→ **Passage shown**
*** Begin section ***

Other information also appears on the clips – when loaded EDIUS sometimes performs some work in the background to make them more usable, like writing a picture of the sound so that you can zoom into the waveform display, or “indexing” complex compressed files to make them easier to use. All this happens in the background and generally does not affect your computer (when using a modern 64 bit machine). EDIUS can even copy clips from one location to another in the background and once finished copying will relink the files used to the new copies – all without any intervention from you.
When you have lots of clips in a project sometimes you have problems finding the ones you want. EDIUS has two ways of searching for clips in the bin. You can use the Quick Search filter bar. Simply press the F3 key and enter a search term. The clips that match the search term will appear as you type. This feature can be filter by clip names, clip comments, file names or reel names. Plus, it keeps a history of previous search words, for you to quickly switch to.

*** End section ***

→ **Required work**
A: In the EDIUS passage, why does EDIUS write a picture of the sound and index complex compressed files when clips are loaded?
B: Copy everything in the EDIUS passage from "Other information also" down to "intervention from you.".

→ **Material supplied**
*** Begin section ***

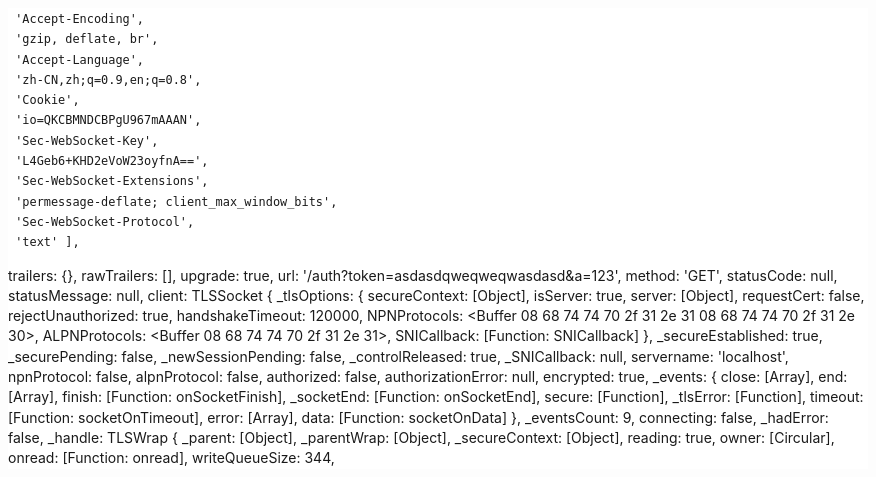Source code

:      'Accept-Encoding',
     'gzip, deflate, br',
     'Accept-Language',
     'zh-CN,zh;q=0.9,en;q=0.8',
     'Cookie',
     'io=QKCBMNDCBPgU967mAAAN',
     'Sec-WebSocket-Key',
     'L4Geb6+KHD2eVoW23oyfnA==',
     'Sec-WebSocket-Extensions',
     'permessage-deflate; client_max_window_bits',
     'Sec-WebSocket-Protocol',
     'text' ],
  trailers: {},
  rawTrailers: [],
  upgrade: true,
  url: '/auth?token=asdasdqweqweqwasdasd&a=123',
  method: 'GET',
  statusCode: null,
  statusMessage: null,
  client: 
   TLSSocket {
     _tlsOptions: 
      { secureContext: [Object],
        isServer: true,
        server: [Object],
        requestCert: false,
        rejectUnauthorized: true,
        handshakeTimeout: 120000,
        NPNProtocols: <Buffer 08 68 74 74 70 2f 31 2e 31 08 68 74 74 70 2f 31 2e 30>,
        ALPNProtocols: <Buffer 08 68 74 74 70 2f 31 2e 31>,
        SNICallback: [Function: SNICallback] },
     _secureEstablished: true,
     _securePending: false,
     _newSessionPending: false,
     _controlReleased: true,
     _SNICallback: null,
     servername: 'localhost',
     npnProtocol: false,
     alpnProtocol: false,
     authorized: false,
     authorizationError: null,
     encrypted: true,
     _events: 
      { close: [Array],
        end: [Array],
        finish: [Function: onSocketFinish],
        _socketEnd: [Function: onSocketEnd],
        secure: [Function],
        _tlsError: [Function],
        timeout: [Function: socketOnTimeout],
        error: [Array],
        data: [Function: socketOnData] },
     _eventsCount: 9,
     connecting: false,
     _hadError: false,
     _handle: 
      TLSWrap {
        _parent: [Object],
        _parentWrap: [Object],
        _secureContext: [Object],
        reading: true,
        owner: [Circular],
        onread: [Function: onread],
        writeQueueSize: 344,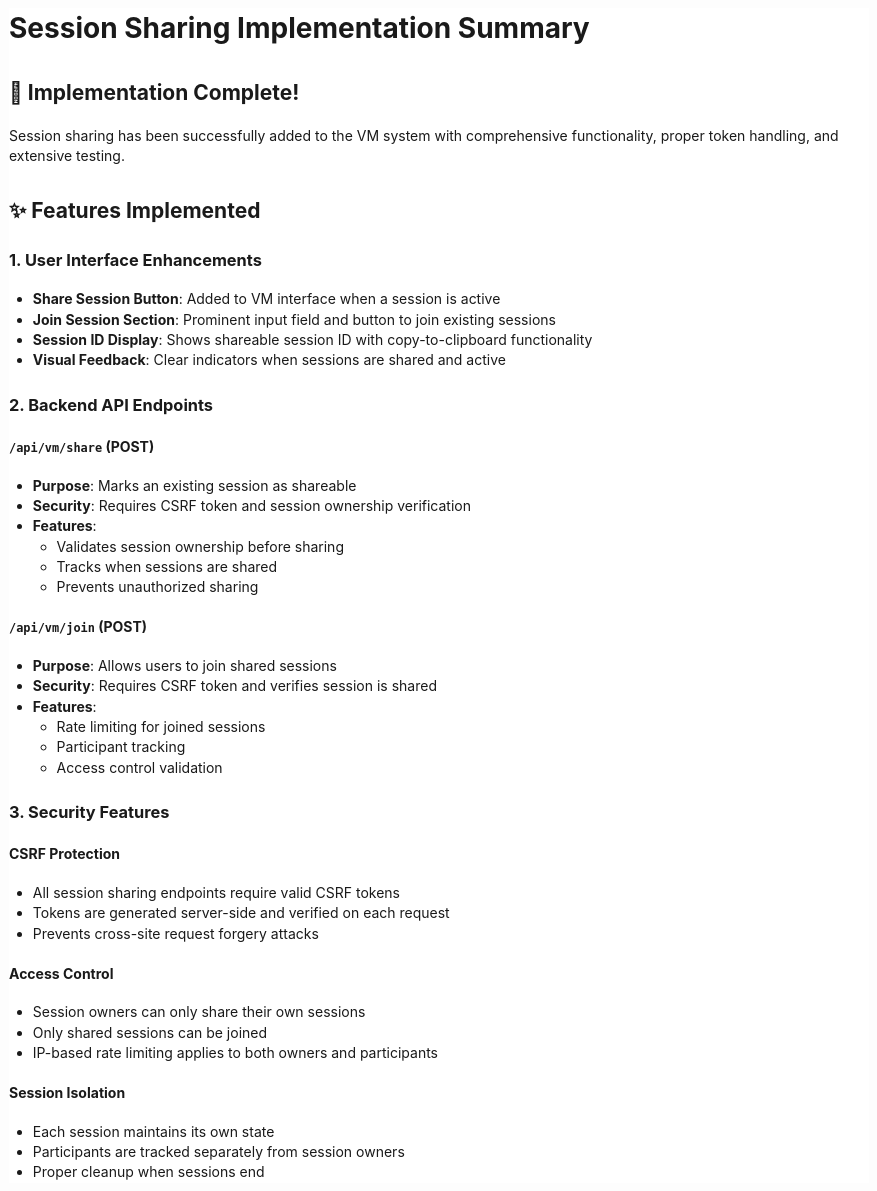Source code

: # Session Sharing Implementation Summary

## 🎉 Implementation Complete!

Session sharing has been successfully added to the VM system with comprehensive functionality, proper token handling, and extensive testing.

## ✨ Features Implemented

### 1. User Interface Enhancements
- **Share Session Button**: Added to VM interface when a session is active
- **Join Session Section**: Prominent input field and button to join existing sessions
- **Session ID Display**: Shows shareable session ID with copy-to-clipboard functionality
- **Visual Feedback**: Clear indicators when sessions are shared and active

### 2. Backend API Endpoints

#### `/api/vm/share` (POST)
- **Purpose**: Marks an existing session as shareable
- **Security**: Requires CSRF token and session ownership verification
- **Features**: 
  - Validates session ownership before sharing
  - Tracks when sessions are shared
  - Prevents unauthorized sharing

#### `/api/vm/join` (POST)
- **Purpose**: Allows users to join shared sessions
- **Security**: Requires CSRF token and verifies session is shared
- **Features**:
  - Rate limiting for joined sessions
  - Participant tracking
  - Access control validation

### 3. Security Features

#### CSRF Protection
- All session sharing endpoints require valid CSRF tokens
- Tokens are generated server-side and verified on each request
- Prevents cross-site request forgery attacks

#### Access Control
- Session owners can only share their own sessions
- Only shared sessions can be joined
- IP-based rate limiting applies to both owners and participants

#### Session Isolation
- Each session maintains its own state
- Participants are tracked separately from session owners
- Proper cleanup when sessions end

*** End section ***

→ **Expected outputs**
A: EDIUS writes a picture of the sound so that you can zoom into the waveform display. It indexes complex compressed files to make them easier to use.

B:
Other information also appears on the clips – when loaded EDIUS sometimes performs some work in the background to make them more usable, like writing a picture of the sound so that you can zoom into the waveform display, or “indexing” complex compressed files to make them easier to use. All this happens in the background and generally does not affect your computer (when using a modern 64 bit machine). EDIUS can even copy clips from one location to another in the background and once finished copying will relink the files used to the new copies – all without any intervention from you.